WHAT IS BEING ASKED.
Copy the lines of the data below word for word, starting with the line that contains "reminders for recurring" and continuing through the line that contains "online purchases", including both of those lines.

RECORDS SUPPLIED Block Start

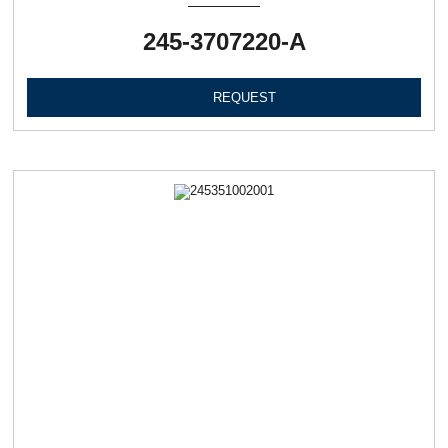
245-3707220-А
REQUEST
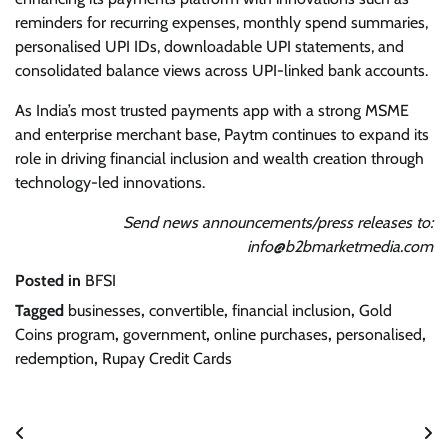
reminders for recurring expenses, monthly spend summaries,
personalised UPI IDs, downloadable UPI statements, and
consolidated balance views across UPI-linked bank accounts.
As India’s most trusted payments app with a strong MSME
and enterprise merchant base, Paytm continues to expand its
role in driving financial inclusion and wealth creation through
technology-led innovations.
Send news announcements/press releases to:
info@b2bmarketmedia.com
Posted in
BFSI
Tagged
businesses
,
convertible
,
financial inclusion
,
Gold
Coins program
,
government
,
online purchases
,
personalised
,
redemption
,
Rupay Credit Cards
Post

RECORDS SUPPLIED Block End
RECORDS SUPPLIED Block Start

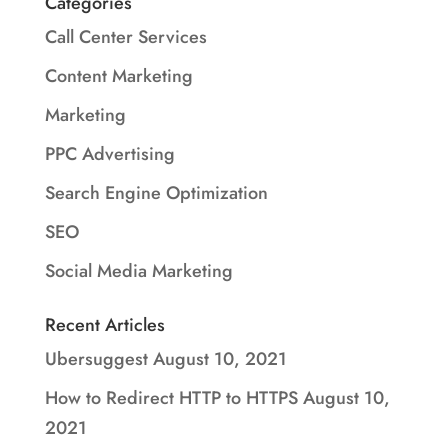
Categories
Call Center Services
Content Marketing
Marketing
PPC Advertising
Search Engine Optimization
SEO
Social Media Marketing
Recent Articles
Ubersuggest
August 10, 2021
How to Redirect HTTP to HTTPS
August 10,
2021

RECORDS SUPPLIED Block End

EXERCISE RESULT.
reminders for recurring expenses, monthly spend summaries,
personalised UPI IDs, downloadable UPI statements, and
consolidated balance views across UPI-linked bank accounts.
As India’s most trusted payments app with a strong MSME
and enterprise merchant base, Paytm continues to expand its
role in driving financial inclusion and wealth creation through
technology-led innovations.
Send news announcements/press releases to:
info@b2bmarketmedia.com
Posted in
BFSI
Tagged
businesses
,
convertible
,
financial inclusion
,
Gold
Coins program
,
government
,
online purchases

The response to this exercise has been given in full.